Z jakim skutkiem? Przekonajcie się sami!
Ilona Rosiak-Łukaszewicz
Materia
Jak bardzo irytują mnie te wszystkie gazetki, ulotki, foldery małe i duże. Wysypujące się co rusz ze skrzynki na listy, zza wycieraczek, wciskane do rąk na ulicy, „księgi” produktów. Ciągle tylko promocja, wyprzedaż, oferta nie do odrzucenia. Ciągłe pranie mózgu kto da więcej, kto da lepiej i taniej, który sklep skradnie Twoje serce swą jakże bogatą ofertą kierowaną właśnie do Ciebie, bo jesteś tak specjalny i wyjątkowy, a tylko oni mają to, czego najbardziej Ci teraz w życiu brakuje.
Mam już tego dosyć!
Wystawa Materia prezentuje 41 prac oraz 5 materii, z których została zrobiona biżuteria. Przy pomocy śmieci, odpadów czy też końcówek materiałów powstały serie naszyjników, pierścieni i innych elementów upcyklingowej biżuterii.
Kolekcja zwraca uwagę na problematykę nadmiernego konsumpcjonizmu oraz potrzebę posiadania nowych rzeczy, co w konsekwencji wiąże się z nadmierną produkcją śmieci. Z drugiej strony pokazuje także możliwości, jakie daje nam ponowne wykorzystanie odpadów.
W poszczególnych cyklach kolekcji wykorzystane zostały kolejno: 50 sztuk ulotek dyskontów spożywczych, 47 dużych i 5 małych plastikowych wyprasek modeli, 10 metrów ścinków bawełnianych sznurków, 15 aluminiowych puszek oraz około 4 metry drewnianych listewek pozostałych po remoncie. Słowem kropla w morzu śmieci. Każda z materii została znaleziona w domu, a następnie przetworzona, tak, aby nie było widać jej pierwotnego zastosowania. W ten sposób materii została nadana nowa wartość, zarówno estetyczna jak i ekonomiczna.
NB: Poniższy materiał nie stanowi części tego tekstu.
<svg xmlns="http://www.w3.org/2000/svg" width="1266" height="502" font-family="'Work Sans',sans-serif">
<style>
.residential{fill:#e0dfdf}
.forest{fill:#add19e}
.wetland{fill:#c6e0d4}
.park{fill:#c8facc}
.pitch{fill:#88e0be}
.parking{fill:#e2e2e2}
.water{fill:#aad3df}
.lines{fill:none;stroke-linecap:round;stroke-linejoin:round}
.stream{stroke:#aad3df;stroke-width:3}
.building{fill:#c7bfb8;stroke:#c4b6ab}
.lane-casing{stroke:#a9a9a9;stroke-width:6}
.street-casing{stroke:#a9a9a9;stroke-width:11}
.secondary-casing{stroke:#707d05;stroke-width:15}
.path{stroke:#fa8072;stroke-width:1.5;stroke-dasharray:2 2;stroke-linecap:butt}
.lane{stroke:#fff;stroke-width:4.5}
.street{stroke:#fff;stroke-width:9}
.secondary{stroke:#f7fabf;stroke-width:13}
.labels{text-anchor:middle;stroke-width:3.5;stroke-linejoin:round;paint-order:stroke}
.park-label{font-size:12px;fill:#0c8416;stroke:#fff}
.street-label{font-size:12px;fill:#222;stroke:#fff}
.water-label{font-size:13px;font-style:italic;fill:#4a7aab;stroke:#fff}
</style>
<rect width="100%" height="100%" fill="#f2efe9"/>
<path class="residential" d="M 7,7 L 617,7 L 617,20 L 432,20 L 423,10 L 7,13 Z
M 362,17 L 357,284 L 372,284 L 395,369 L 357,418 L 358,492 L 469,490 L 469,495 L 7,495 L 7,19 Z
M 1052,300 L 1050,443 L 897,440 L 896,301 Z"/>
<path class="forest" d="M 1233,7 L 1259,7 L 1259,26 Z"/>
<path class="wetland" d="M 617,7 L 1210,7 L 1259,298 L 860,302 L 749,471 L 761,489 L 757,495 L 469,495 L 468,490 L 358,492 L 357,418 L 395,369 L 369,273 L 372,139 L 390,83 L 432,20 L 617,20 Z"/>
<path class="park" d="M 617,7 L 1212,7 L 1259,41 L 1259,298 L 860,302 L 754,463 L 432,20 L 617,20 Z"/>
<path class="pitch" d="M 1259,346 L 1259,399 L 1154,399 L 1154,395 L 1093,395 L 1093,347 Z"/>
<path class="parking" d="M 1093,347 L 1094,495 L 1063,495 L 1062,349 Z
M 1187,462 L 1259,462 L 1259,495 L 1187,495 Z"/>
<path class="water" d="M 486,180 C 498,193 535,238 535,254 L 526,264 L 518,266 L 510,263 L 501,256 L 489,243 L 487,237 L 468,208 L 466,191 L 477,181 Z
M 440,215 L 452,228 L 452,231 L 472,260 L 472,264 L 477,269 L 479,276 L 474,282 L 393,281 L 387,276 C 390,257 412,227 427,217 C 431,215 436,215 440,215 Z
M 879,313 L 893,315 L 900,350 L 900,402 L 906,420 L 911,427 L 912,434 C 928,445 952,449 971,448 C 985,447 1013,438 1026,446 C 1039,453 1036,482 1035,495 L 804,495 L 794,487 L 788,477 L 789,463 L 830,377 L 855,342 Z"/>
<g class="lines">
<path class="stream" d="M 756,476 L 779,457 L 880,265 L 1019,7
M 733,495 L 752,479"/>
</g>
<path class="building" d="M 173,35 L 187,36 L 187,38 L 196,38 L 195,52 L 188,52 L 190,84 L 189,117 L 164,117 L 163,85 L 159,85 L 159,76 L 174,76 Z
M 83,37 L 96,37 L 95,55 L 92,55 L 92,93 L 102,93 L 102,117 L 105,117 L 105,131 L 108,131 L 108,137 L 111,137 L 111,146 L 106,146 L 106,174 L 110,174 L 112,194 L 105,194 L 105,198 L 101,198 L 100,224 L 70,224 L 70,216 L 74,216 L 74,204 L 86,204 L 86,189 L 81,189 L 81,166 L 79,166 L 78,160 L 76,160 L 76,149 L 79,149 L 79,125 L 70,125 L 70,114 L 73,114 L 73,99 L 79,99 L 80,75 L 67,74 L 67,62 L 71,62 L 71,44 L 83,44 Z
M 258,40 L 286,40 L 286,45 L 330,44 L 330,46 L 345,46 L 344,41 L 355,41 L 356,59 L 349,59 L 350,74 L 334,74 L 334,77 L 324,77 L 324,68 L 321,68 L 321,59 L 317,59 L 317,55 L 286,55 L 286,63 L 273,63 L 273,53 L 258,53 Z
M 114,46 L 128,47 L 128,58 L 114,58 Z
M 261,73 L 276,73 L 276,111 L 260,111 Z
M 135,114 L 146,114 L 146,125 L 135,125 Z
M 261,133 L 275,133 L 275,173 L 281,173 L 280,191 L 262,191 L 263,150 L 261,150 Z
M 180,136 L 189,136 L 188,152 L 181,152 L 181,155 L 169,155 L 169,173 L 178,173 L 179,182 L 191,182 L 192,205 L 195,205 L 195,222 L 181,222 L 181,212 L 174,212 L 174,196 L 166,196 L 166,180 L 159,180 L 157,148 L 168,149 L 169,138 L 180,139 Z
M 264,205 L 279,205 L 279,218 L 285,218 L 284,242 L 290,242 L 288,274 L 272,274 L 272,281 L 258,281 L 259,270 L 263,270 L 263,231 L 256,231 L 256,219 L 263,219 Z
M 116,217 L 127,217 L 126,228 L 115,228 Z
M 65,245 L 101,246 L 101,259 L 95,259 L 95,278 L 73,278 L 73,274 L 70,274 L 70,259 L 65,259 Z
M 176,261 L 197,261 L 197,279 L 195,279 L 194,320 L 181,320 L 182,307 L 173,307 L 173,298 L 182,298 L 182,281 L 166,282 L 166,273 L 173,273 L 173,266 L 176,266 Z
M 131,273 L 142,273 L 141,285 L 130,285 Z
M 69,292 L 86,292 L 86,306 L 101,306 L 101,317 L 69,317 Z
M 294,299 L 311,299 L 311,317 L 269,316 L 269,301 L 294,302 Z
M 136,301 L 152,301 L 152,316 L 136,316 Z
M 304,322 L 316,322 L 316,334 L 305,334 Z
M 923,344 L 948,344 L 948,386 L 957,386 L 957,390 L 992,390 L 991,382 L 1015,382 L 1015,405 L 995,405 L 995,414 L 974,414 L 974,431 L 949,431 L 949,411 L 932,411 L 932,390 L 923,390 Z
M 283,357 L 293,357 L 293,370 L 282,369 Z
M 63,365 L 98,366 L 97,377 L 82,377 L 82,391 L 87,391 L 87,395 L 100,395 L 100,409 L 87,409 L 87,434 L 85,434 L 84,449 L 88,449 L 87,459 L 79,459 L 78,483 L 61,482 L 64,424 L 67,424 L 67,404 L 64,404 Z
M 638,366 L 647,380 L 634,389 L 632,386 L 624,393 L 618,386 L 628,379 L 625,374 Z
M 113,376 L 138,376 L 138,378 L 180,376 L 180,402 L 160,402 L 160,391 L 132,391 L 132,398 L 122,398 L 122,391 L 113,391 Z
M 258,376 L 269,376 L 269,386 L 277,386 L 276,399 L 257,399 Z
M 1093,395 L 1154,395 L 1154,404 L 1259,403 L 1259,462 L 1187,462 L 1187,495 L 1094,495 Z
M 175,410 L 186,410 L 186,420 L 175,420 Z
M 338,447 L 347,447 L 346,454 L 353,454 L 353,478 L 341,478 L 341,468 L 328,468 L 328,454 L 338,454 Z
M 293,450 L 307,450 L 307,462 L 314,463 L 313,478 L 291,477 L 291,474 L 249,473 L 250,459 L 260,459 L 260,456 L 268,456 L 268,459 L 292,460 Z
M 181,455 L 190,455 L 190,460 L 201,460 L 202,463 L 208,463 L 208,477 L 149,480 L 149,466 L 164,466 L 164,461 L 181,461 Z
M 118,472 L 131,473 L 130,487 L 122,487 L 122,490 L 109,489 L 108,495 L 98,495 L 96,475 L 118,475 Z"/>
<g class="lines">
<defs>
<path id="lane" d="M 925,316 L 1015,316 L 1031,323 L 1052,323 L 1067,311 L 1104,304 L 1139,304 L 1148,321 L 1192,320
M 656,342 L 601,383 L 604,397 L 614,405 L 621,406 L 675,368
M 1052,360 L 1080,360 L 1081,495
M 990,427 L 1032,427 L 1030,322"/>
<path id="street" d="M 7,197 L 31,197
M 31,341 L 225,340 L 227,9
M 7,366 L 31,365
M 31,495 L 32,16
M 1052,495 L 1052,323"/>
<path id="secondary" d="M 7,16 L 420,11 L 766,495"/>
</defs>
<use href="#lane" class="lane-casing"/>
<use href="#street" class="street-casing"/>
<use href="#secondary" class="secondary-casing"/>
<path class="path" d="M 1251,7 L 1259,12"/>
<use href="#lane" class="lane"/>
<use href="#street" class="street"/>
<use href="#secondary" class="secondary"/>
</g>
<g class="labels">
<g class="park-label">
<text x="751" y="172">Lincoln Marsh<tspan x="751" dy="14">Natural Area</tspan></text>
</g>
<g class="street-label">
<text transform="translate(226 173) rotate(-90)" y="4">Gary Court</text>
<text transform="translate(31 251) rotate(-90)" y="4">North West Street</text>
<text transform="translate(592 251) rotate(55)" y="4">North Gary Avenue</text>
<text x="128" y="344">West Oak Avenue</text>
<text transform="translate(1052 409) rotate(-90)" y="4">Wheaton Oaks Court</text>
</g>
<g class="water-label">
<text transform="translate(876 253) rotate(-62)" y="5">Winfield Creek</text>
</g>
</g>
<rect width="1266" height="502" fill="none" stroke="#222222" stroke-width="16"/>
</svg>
Punktem wyjścia do stworzenia całej kolekcji były dwa naszyjniki „Back”, które powstały specjalnie na wystawę „Głos kobiet” organizowaną w 2020 roku w Galerii YES. Prace wykonane z papieru z ulotek dyskontów spożywczych, mosiądzu oraz masy ceramicznej nakierowały mnie na dalsze eksperymenty z materiałami, ale i na rozwinięcie tematyki związanej z tym trudnym, ale aktualnym od wielu lat problemem.
Michalina Owczarek-Siwak
Wystawa zaangażowana
Fenomenem sztuki współczesnej jest jej aktualność i zanurzenie w kontekście wspólnym dla większości odbiorców. Sprawia to, że wbrew powszechnej opinii, z większą łatwością jesteśmy w stanie odczytać sens obiektów, nawet jeśli reprezentują dziedziny niszowe.
Tak też jest w przypadku wystawy „Materia” Michaliny Owczarek-Siwak, która w czytelny i niemalże bezpośredni sposób wyjawia nam źródło inspiracji czy wręcz frapującego ją problemu nadmiernej konsumpcji.
Sięgając po ordynarną wręcz materię – śmieci – finezyjnie przeistacza ją w dzieło sztuki – symboliczne a zarazem abstrakcyjne. W nieszlachetny metal – mosiądz czy stal – oprawia jeszcze mniej wartościowe, ale przetworzone foldery reklamowe, puszki aluminiowe czy wypraski modelarskie, skłaniając ku refleksji nad procesem i celowością tych zabiegów.
W pierwszej chwili można by stwierdzić, że autorka snuje utopijne wizje w kierunku wyparcia biżuterii wykonanej z tradycyjnych kruszców na rzecz tej upcyklingowej. Zaraz potem jednak dociera do nas przesłanie, swoisty manifest, w którym wybrzmiewa dyskretna sugestia – konsumuj mniej, a światu będzie lepiej. Bo choć obiekty budujące wystawę „Materia” niepozbawione są walorów estetycznych, to sama potrzeba ich stworzenia napawa raczej umiarkowanym optymizmem.